Start of Passage shown

= Samuel Hoffenstein =

Russian-born American screenwriter and composer

Samuel "Sam" Hoffenstein (8 October 1890 – 6 October 1947) was a screenwriter and a musical composer. Born in Odessa (now Ukraine), he emigrated to the United States and began a career in New York City as a newspaper writer and in the entertainment business. In 1931 he moved to Los Angeles, where he lived for the rest of his life and wrote the scripts for over thirty movies. These movies included Dr. Jekyll and Mr. Hyde (1931), The Miracle Man (1932), Phantom of the Opera (1943), The Wizard of Oz (1939), Tales of Manhattan (1942), Flesh and Fantasy (1943), Laura (1944), and Ernst Lubitsch's Cluny Brown (1946).

In addition, Hoffenstein, along with Cole Porter and Kenneth Webb, helped compose the musical score for Gay Divorce (1933), the stage musical that became the film The Gay Divorcee (1934).

End of Passage shown
Start of Stored records

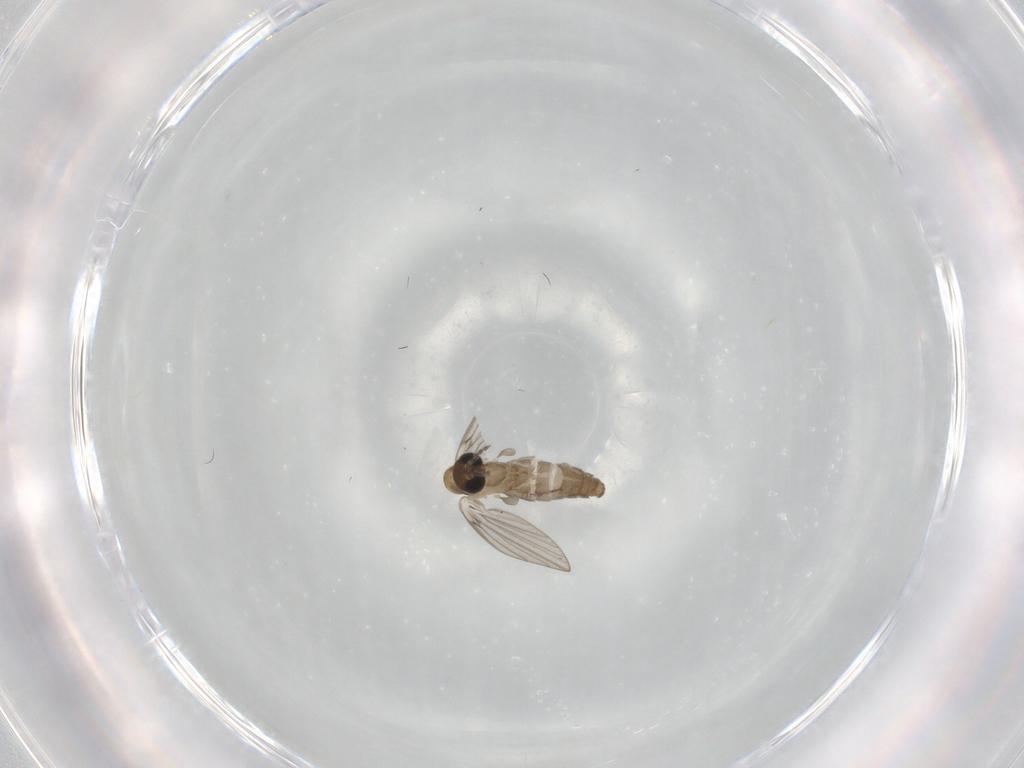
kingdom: Animalia
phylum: Arthropoda
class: Insecta
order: Diptera
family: Psychodidae
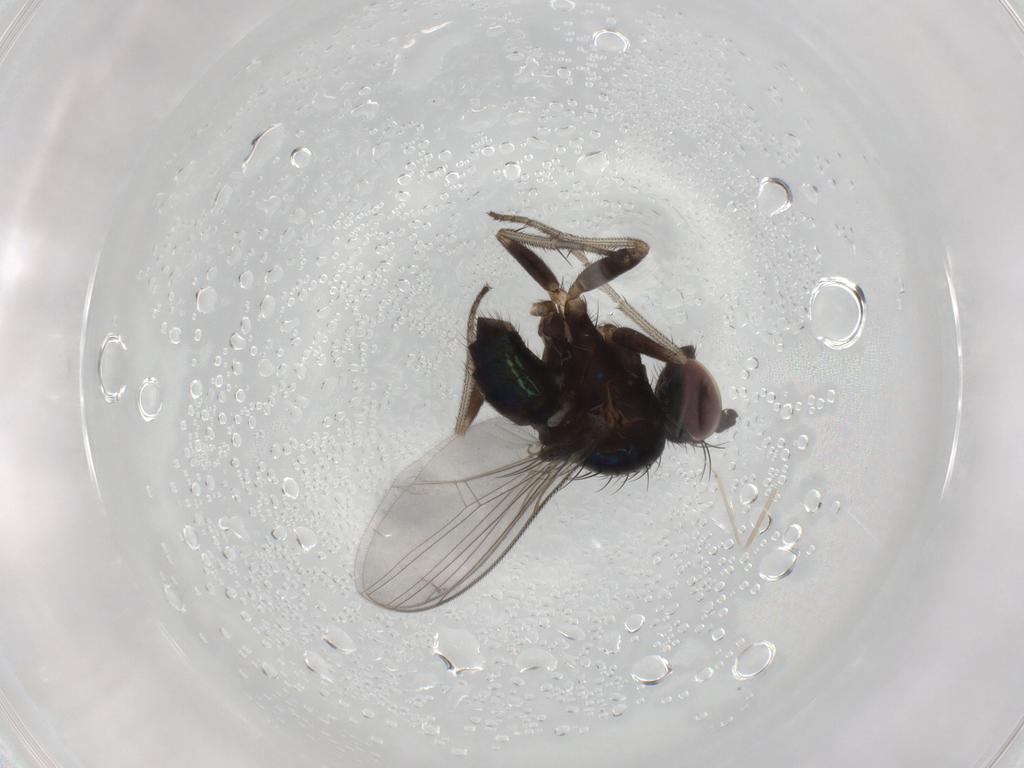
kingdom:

End of Stored records

**Stated exercise 1:** Name every film that the Samuel Hoffenstein passage lists among the movies he wrote scripts for, with the years given.
**Stated exercise 2:** How does the Samuel Hoffenstein passage connect the film The Gay Divorcee (1934) to his work as a composer?

**Exercise response 1:** Dr. Jekyll and Mr. Hyde (1931), The Miracle Man (1932), Phantom of the Opera (1943), The Wizard of Oz (1939), Tales of Manhattan (1942), Flesh and Fantasy (1943), Laura (1944), and Cluny Brown (1946)

**Exercise response 2:** Hoffenstein helped compose the musical score for the stage musical Gay Divorce (1933), working with Cole Porter and Kenneth Webb. That stage musical later became the film The Gay Divorcee.